Deduct Your Medical Expenses

If an expense is considered to be “deductible,” then calculating it into your income tax returns can possibly save you money. The good thing is that many health expenses, including those related to fertility treatment, are deductible. Possible deductible health-related expenses include:


  • Health insurance premiums paid by you, not your employer
  • Any cost to you for treatment of a medical condition, including most physician visits, medications, and medical procedures
  • Artificial insemination, in vitro fertilization (IVF), and the temporary storage of eggs and/or sperm are deductible medical expenses
  • Surgeries relating to fertility treatments are recognized by the IRS as a medical expense, as well as surgeries to reverse a prior surgery that has impacted a person’s ability to procreate
  • Acupuncture treatments to increase fertility
  • Counseling costs related to fertility treatment
  • Travel, including mileage and lodging, to obtain fertility treatment (The IRS recommends tracking the mileage in a log book that contains the dates and purposes of each visit)

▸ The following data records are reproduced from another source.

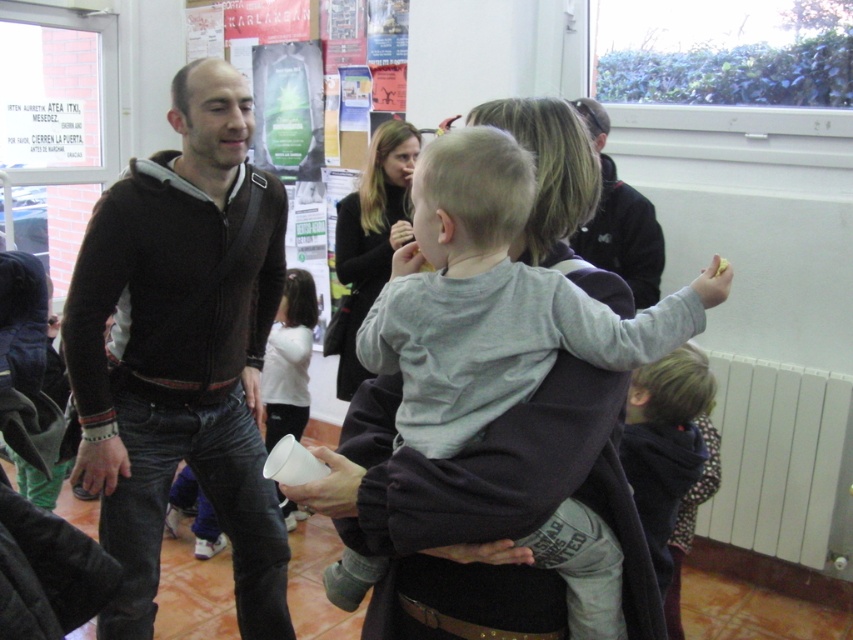
Who is more distant from viewer, (x=618, y=317) or (x=635, y=237)?

The point (x=635, y=237) is more distant.

This screenshot has height=640, width=853. What are the coordinates of `gray cotton shirt at center` in the screenshot? It's located at (494, 301).

Which is in front, point (577, 524) or point (602, 163)?

Point (577, 524) is in front.

At what (x,y) coordinates should I click in order to perform the action: click on gray cotton shirt at center. Please return your answer as a coordinate pair (x, y). Looking at the image, I should click on point(494,301).

Can you confirm if gray cotton shirt at center is thinner than light brown hair at lower right?

No.

Does point (628, 356) come behind point (671, 401)?

No, (628, 356) is closer to viewer.

You are a GUI agent. You are given a task and a screenshot of the screen. Output one action in this format:
    pyautogui.click(x=<x>, y=<y>)
    Task: Click on the gray cotton shirt at center
    This screenshot has height=640, width=853.
    Given the screenshot: What is the action you would take?
    pyautogui.click(x=494, y=301)

Who is positioned more to the left, black zip-up hoodie at left or light brown hair at lower right?

Positioned to the left is black zip-up hoodie at left.

I want to click on black zip-up hoodie at left, so click(x=183, y=349).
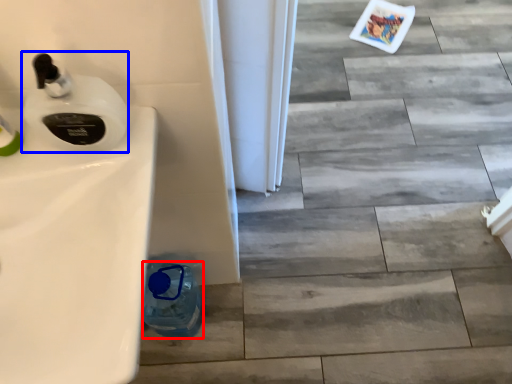
Question: Which object appears farthest to the camera in this image, bottle (highlighted by a red box) or soap dispenser (highlighted by a blue box)?

Choices:
 (A) bottle
 (B) soap dispenser

Answer: (A)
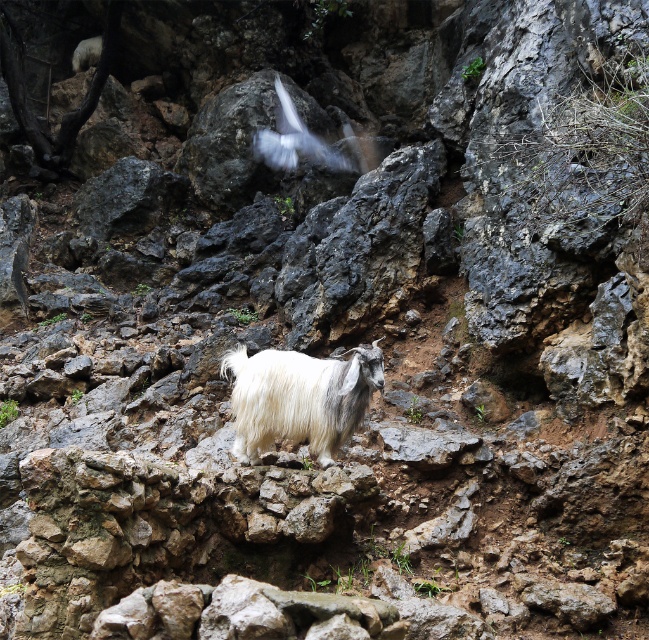
Question: Is white woolen goat at center below white fluffy bird at upper center?

Choices:
 (A) no
 (B) yes

Answer: (B)

Question: Which of the following is the closest to the observer?

Choices:
 (A) white woolen goat at center
 (B) white fluffy bird at upper center

Answer: (A)

Question: Is white woolen goat at center smaller than white fluffy bird at upper center?

Choices:
 (A) yes
 (B) no

Answer: (A)

Question: Can you confirm if white woolen goat at center is smaller than white fluffy bird at upper center?

Choices:
 (A) no
 (B) yes

Answer: (B)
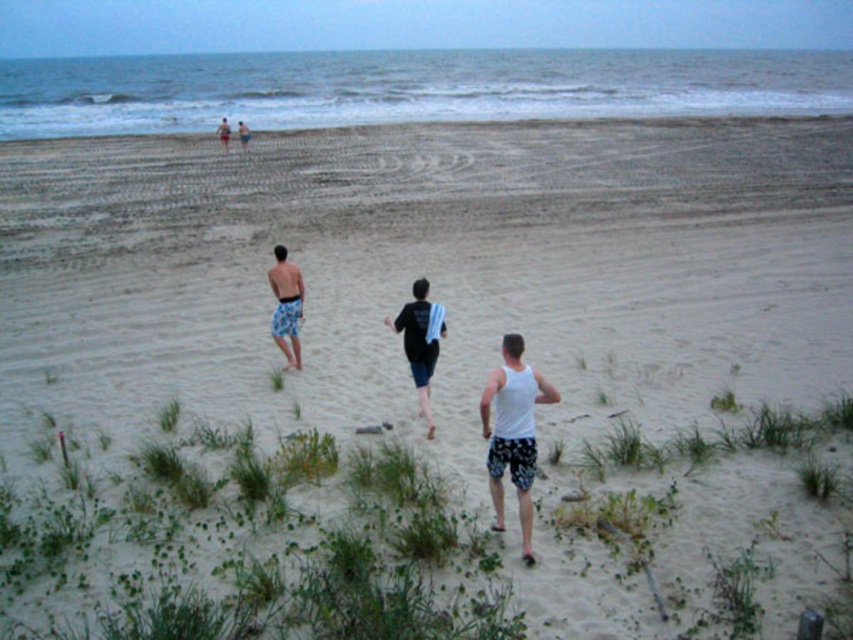
You are trying to decide which pair of shorts to wear for a beach walk. You have the dark blue denim shorts at center and the blue printed shorts at center. Which pair is narrower?

The dark blue denim shorts at center has a lesser width compared to the blue printed shorts at center, so the dark blue denim shorts at center is narrower.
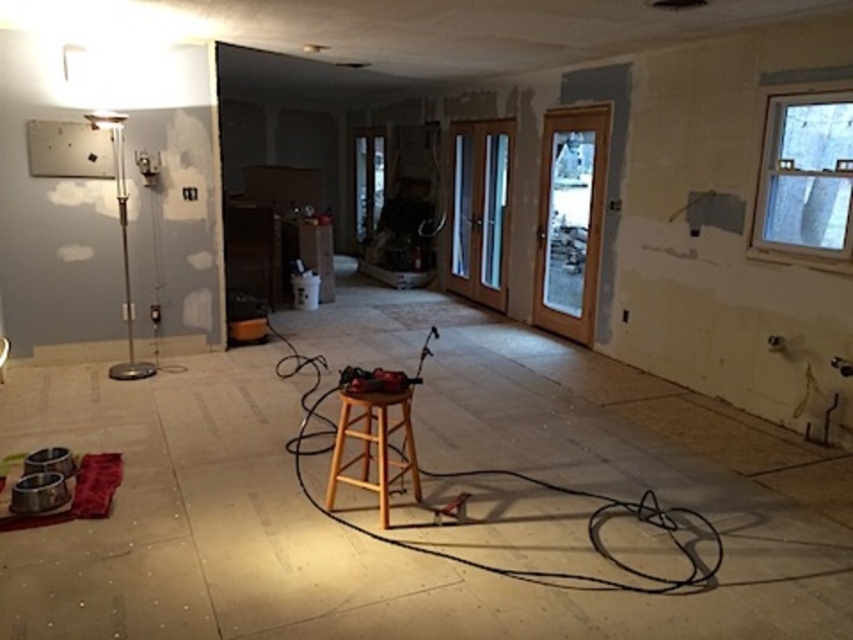
Question: Is black cable at center thinner than wooden bar stool at center?

Choices:
 (A) no
 (B) yes

Answer: (A)

Question: Which point appears closest to the camera in this image?

Choices:
 (A) (326, 502)
 (B) (589, 538)

Answer: (B)

Question: Is black cable at center bigger than wooden bar stool at center?

Choices:
 (A) yes
 (B) no

Answer: (A)

Question: Which point appears closest to the camera in this image?

Choices:
 (A) click(x=596, y=577)
 (B) click(x=347, y=416)

Answer: (A)

Question: Is black cable at center behind wooden bar stool at center?

Choices:
 (A) no
 (B) yes

Answer: (B)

Starting with medical expense deductions for 2013, the general rule is that if you have medical expenses that are more than 10% of your adjusted gross income, you can claim those expenses as a deduction.


File Itemized Tax Returns

In order to take advantage of all the available deductions, you must itemize your return. Unfortunately, that means that you cannot use the easy, short forms. Not only will you be using the standard Form 1040, you will also need to complete a Schedule A to help you calculate your deductible expenses.

For married couples who have always filed joint returns, keep in mind that it may benefit you to file separately if one person incurred a large number of deductible expenses over the last year.


Flexible Spending Accounts

Many people, especially employees of larger companies, have access to flexible spending accounts (FSA) for health expenses. FSAs allow an employee to allocate a specific amount of their income to be withheld from their paycheck and placed in an account to use for medical expenses only. These funds can be used to pay for co-pays or other out-of-pocket expenses not covered through insurance. Planning ahead is critical, however, as you must use the money set aside in the account within the current year.

Having a flexible savings account is considered to be a tax advantage, since the funds withheld from your paycheck are pre-tax dollars. In essence, it’s tax-free income.


Find A Qualified Advisor

The IRS tax codes can change from year-to-year, and it is rather difficult for the average person to keep up with current rules. Changes to the tax codes can directly impact how you file your income tax. The simplest way to ensure that you are taking advantage of all eligible deductions is to work with a qualified tax advisor.

It is important to remember that each patient’s circumstances are unique. Consult with your personal tax advisor to determine how the medical deduction rules may apply specifically to you.


Using this information, along with the suggested and affordable programs outlined by a fertility specialist at the Center of Reproductive Medicine, can put fertility treatment costs within your reach. Now is the time to maximize your tax deductions to minimize your tax bills.